One recipient is Jeff Ziegel, from Metamora, Ill., who joined the lieutenant governor at the ceremony. Ziegel's son, Marine Cpl. Tyler "Ty" Ziegel, was seriously wounded in Iraq in December 2004 when a suicide bomber detonated a car full of explosives.
Two days after the incident, the Fisher House Foundation flew Jeff, his wife, Becky, their son, Zachary, and Ty's fiancee, Renee Kline, to his bedside at Brooke Army Medical Center in San Antonio. The Fisher House provided housing for the family while they visited Ty.
"Having family around is good for these guys when they are recovering," Jeff Ziegel told a local reporter. "They've made sure that the family is there. If people are looking for a way to support our troops, this one really does it."
"United's a biggie," Weiskopf said of the newest partner. The fact that United has the only nonstop service from Dulles International Airport here to Frankfurt, Germany, made the airline a desirable partner, he added. Frankfurt's airport serves the Landstuhl Regional Medical Center area.
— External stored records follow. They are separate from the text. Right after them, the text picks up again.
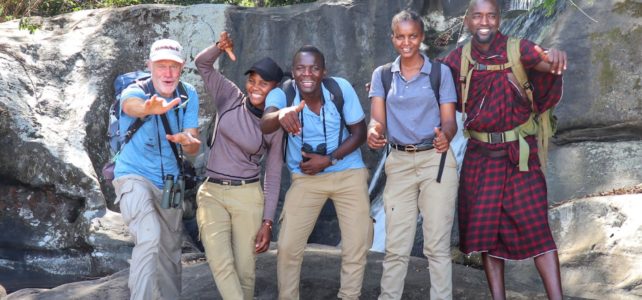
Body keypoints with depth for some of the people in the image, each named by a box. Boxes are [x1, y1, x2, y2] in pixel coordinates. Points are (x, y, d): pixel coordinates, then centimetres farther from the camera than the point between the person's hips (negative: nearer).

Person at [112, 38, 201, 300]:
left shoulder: (188, 95, -5)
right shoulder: (135, 91, -17)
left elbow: (194, 148, -6)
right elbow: (132, 105, -43)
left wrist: (188, 140, -31)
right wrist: (149, 108, -67)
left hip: (170, 182, 5)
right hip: (134, 177, -5)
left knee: (171, 251, 15)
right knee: (150, 237, -30)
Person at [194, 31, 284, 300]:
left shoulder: (274, 125, -1)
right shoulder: (230, 98, 2)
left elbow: (273, 176, 2)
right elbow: (202, 64, 5)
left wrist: (267, 221, -3)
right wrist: (220, 47, -16)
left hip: (247, 196, -1)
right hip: (211, 192, 1)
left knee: (244, 269, 1)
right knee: (221, 264, -15)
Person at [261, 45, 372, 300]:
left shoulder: (341, 88, -16)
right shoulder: (282, 94, -18)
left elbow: (359, 132, -7)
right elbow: (265, 126, -38)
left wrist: (328, 160, -19)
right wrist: (281, 115, -61)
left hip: (349, 173, 1)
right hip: (306, 177, 0)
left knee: (358, 243, 2)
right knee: (287, 246, -5)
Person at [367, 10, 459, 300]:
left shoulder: (440, 72, 1)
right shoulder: (382, 75, 6)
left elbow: (450, 121, -3)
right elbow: (377, 118, -4)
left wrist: (445, 136, -27)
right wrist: (374, 132, -28)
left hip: (436, 161, -2)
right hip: (399, 163, 2)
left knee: (437, 244, 0)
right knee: (396, 245, 3)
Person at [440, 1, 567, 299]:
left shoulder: (517, 48, -7)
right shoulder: (459, 58, 2)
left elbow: (547, 63, -23)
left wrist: (554, 55, -47)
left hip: (518, 153, -3)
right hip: (480, 155, 3)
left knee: (535, 225, -7)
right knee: (486, 227, 7)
Landstuhl usually is the first stop for wounded servicemembers evacuated from Iraq and Afghanistan.
"United is honored to participate in the Hero Miles program," said Ken Feldman, United's vice president for loyalty and E-commerce. "As a global company, United is in a unique position to support Fisher House's mission to provide comfort and hope to military families in need."
Airline tickets are available for families of military or Defense Department civilian employees injured as a result of their military service anywhere in the world. These tickets cannot be used for any travel unrelated to a medical condition.
Through Hero Miles, Weiskopf said, Fisher House has provided about 5,200 tickets to the families of injured servicemembers. Those donated tickets represent an averages savings of about $1,300 per ticket to family members.
"We've spent about $70,000 of our own money paying the airport security fees and some of the taxes, and we've saved servicemembers and their families about $6.5 million in 26 months," he said. "That's money well spent. Any time you can spend $10 and save someone $1,300, it is."
Information on donating frequent flyer miles to Operation Hero Miles can be found on the Fisher House Foundation Web site.
The foundation, a member of DoD's America Supports You program, builds homes on and near the grounds of large military and Veterans Affairs medical facilities. The houses are for servicemembers who must stay near a hospital for continuing treatment and families visiting their loved ones there. Guests staying at a Fisher House do so at no charge.